The Heart is really written like a report - the story is told completely by a narrator. There are no quotation marks around what people said (which is something I find off-putting). There seemed to be a clinical detachment in the story that I found off-putting, especially when it was such an emotional premise.

It was interesting to learn the exact steps in what happens when a person is declared brain dead and organ transplantation is a possibility. I just felt it could have been told with more feeling.

Actually, because of the detachment in tone, I wondered if the story was really non-fiction. It just to me felt sort of flat at the end and sort of disappointing.
★ ☆ ☆ ☆ ☆
nesma
DONT WASTE YOUR TIME

This was an exceptionally irritating novel. The story is okay but not remarkable. The problem is that her writing gets in the way.
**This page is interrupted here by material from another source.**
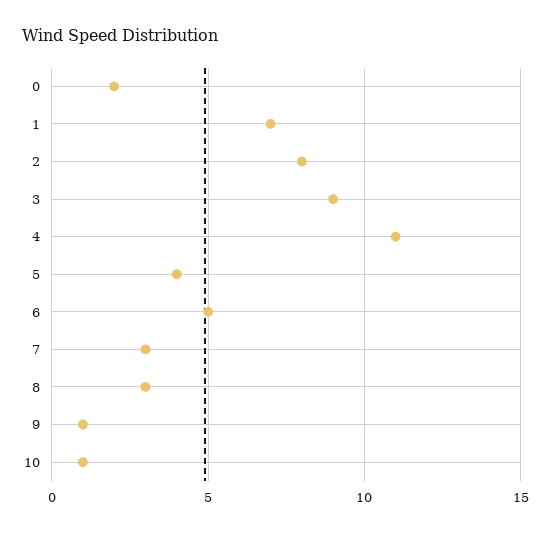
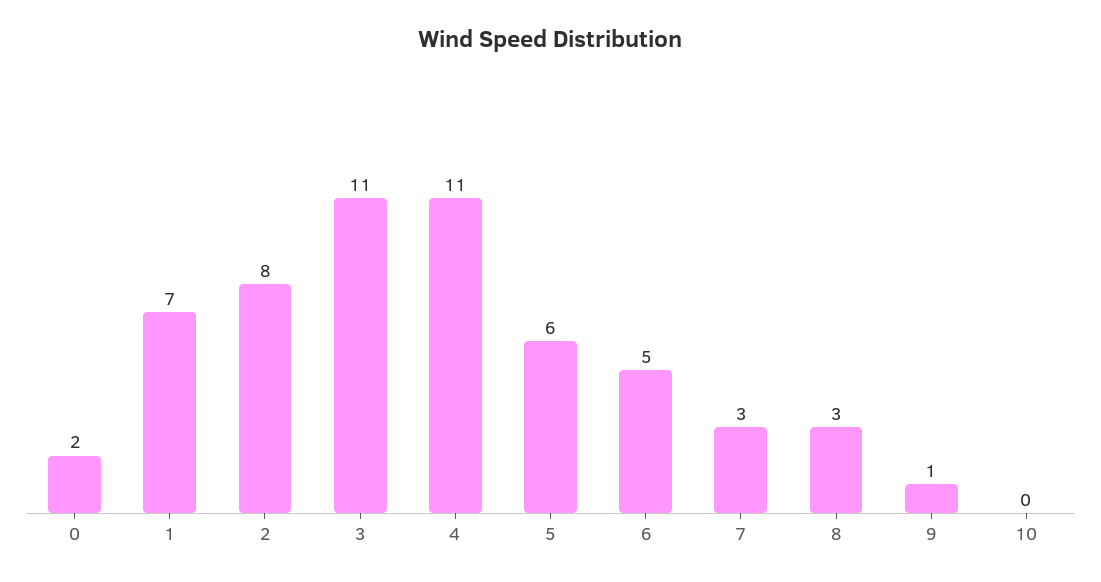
3: 9 -> 11
5: 4 -> 6
10: 1 -> 0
The story is relatively interesting and straighforward: a young man dies and his heart is transplanted. But this story might take only 20 pages to tell, so the author fills it with boring side stories of people unessential to the story. Since some of these side stories have a sexual flavor, I assume she added them to spice up the book. The metaphors - she is making an attempt at fine writing as one finds with Cusk - are a distraction and even ridiculous. A mother calls her ex husband to tell him that their son has been critically wounded. The author actually describes the signal traveling through wires, into a basement, etc.

I skipped whole chapters and got more and more annoyed and angry. It is just due to a defect in my own character (that I should finish what I start) that I finished it al all.